Yes, there is a certain element of “complaining about the good life”. But maybe that’s what happens when you have things too good with no real hardships.

I think the message of Fight Club is simply “stop being what you think everyone else wants you to be and be yourself”. Taken to it’s most logical extreme of course. I mean the happiest guys in the Gen-X films are the 30-something year old guys who open a small local record store much to the chagrin of their professional girlfriend.
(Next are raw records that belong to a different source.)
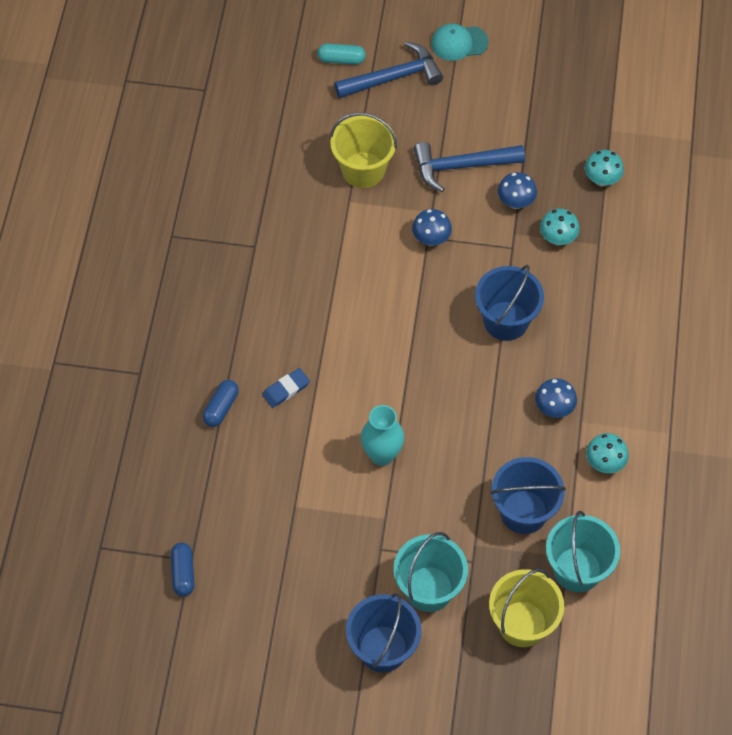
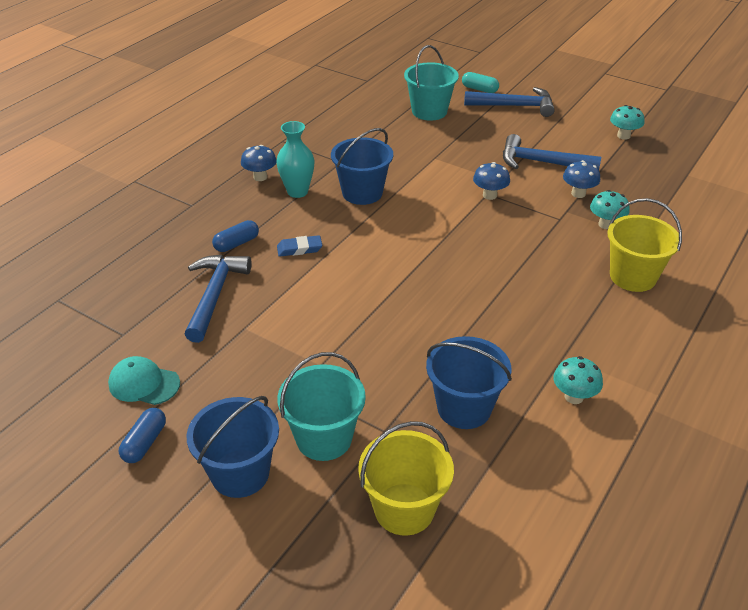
camera: 25 degrees right, 20 degrees down
blue capsule [170,543,195,597] -> blue capsule moved to [119,408,166,463]
yellow bucket [330,112,397,188] -> yellow bucket moved to [607,198,682,292]
turquoise vase [361,405,404,466] -> turquoise vase moved to [277,121,314,198]
turquoise cap [431,24,488,61] -> turquoise cap moved to [108,356,180,405]
blue bucket [475,265,544,341] -> blue bucket moved to [331,128,393,205]
blue mushroom [535,378,577,418] -> blue mushroom moved to [241,145,277,181]
turquoise bucket [546,511,620,592] -> turquoise bucket moved to [404,45,459,121]
turquoise mushroom [585,150,624,187] -> turquoise mushroom moved to [610,105,644,140]
none -> blue hammer [184,255,252,343]

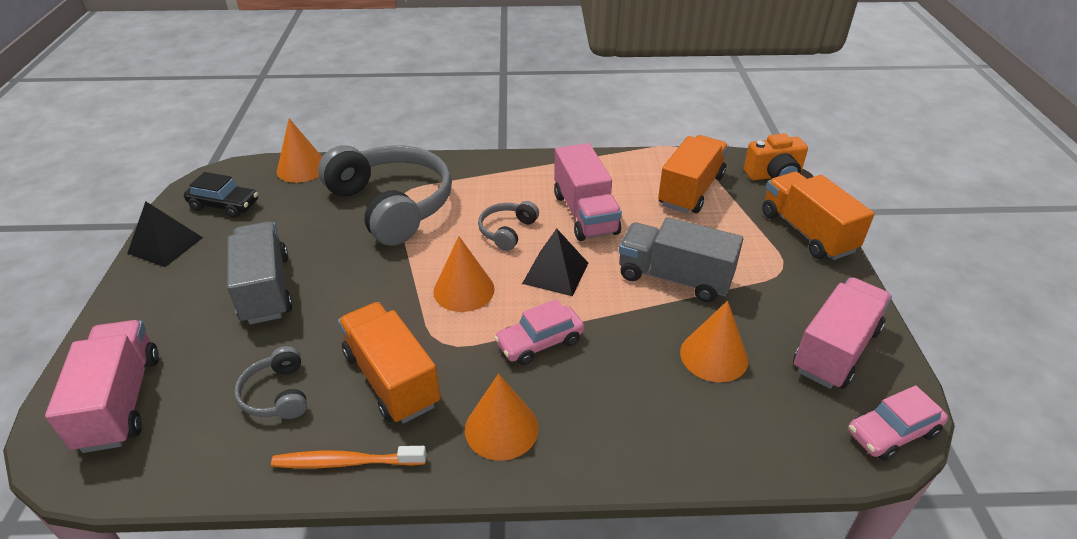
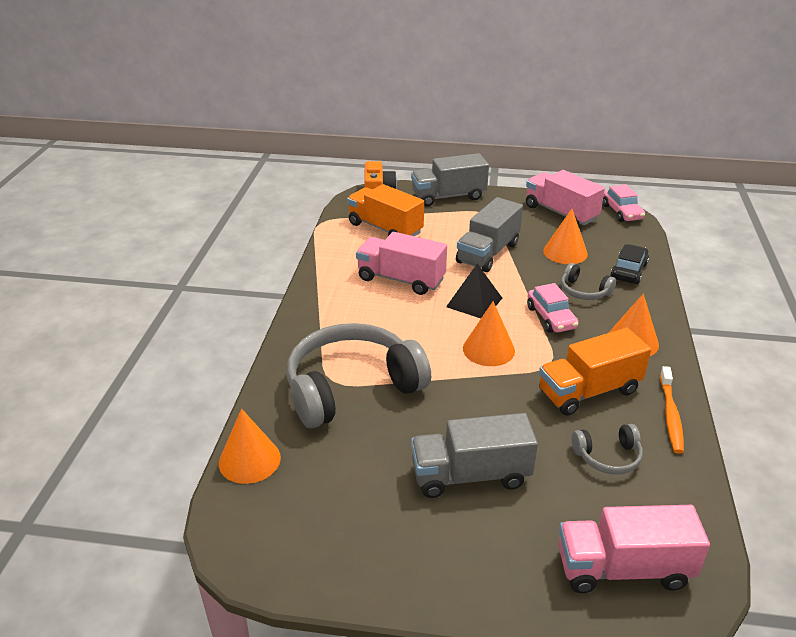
camera: 80 degrees left, 5 degrees down
black pyramid [127,201,203,267] -> none
black car [184,172,258,218] -> black car moved to [610,244,649,284]
grey headphones [478,201,539,251] -> grey headphones moved to [561,263,616,300]
pink truck [554,143,622,241] -> pink truck turned 150 degrees counterclockwise [356,232,447,295]
orange truck [762,172,875,260] -> grey truck [411,153,489,207]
“We have no Great War. No Great Depression. Our Great War’s a spiritual war… our Great Depression is our lives.”

Well. It looks like I’ll take a pass on the book, at least for now. Perhaps in the future.

As for watching it twice, well I got it off Netflix and really want to get the next one (The Adventures of Robin Hood, with Errol Flynn) so in the future I’ll rewatch it.
But I was surprised at how much the movie pulled me in. Really, really enjoyable.

The message of fight club is the clearly that “Jack” and Tyler Durden are Calvin and Hobbes grown up :slight_smile:

Alienation and dissatisfaction is the prevailing theme of Friends? Good god man, stay away from high ledges.

Oh, and My So Called Life was the first show to portray the sad little teenage life of Gen Y kids, not the last gasp of Gen Xers who think they’re special because they’re “not Boomers or Gen Yers.” Millenials are the kids that are being born now.

For what it’s worth, I just watched “My So Called Life” (yay, Netflix!) this month and I didn’t find it horrifyingly depressing. Compared to pablum like “Saved by the Bell,” or the later “Dawson’s Creek,” yeah, but only in that it felt a lot more real. There are ups and downs, but they’re just not as photogenic and cliche as in other teen drama shows.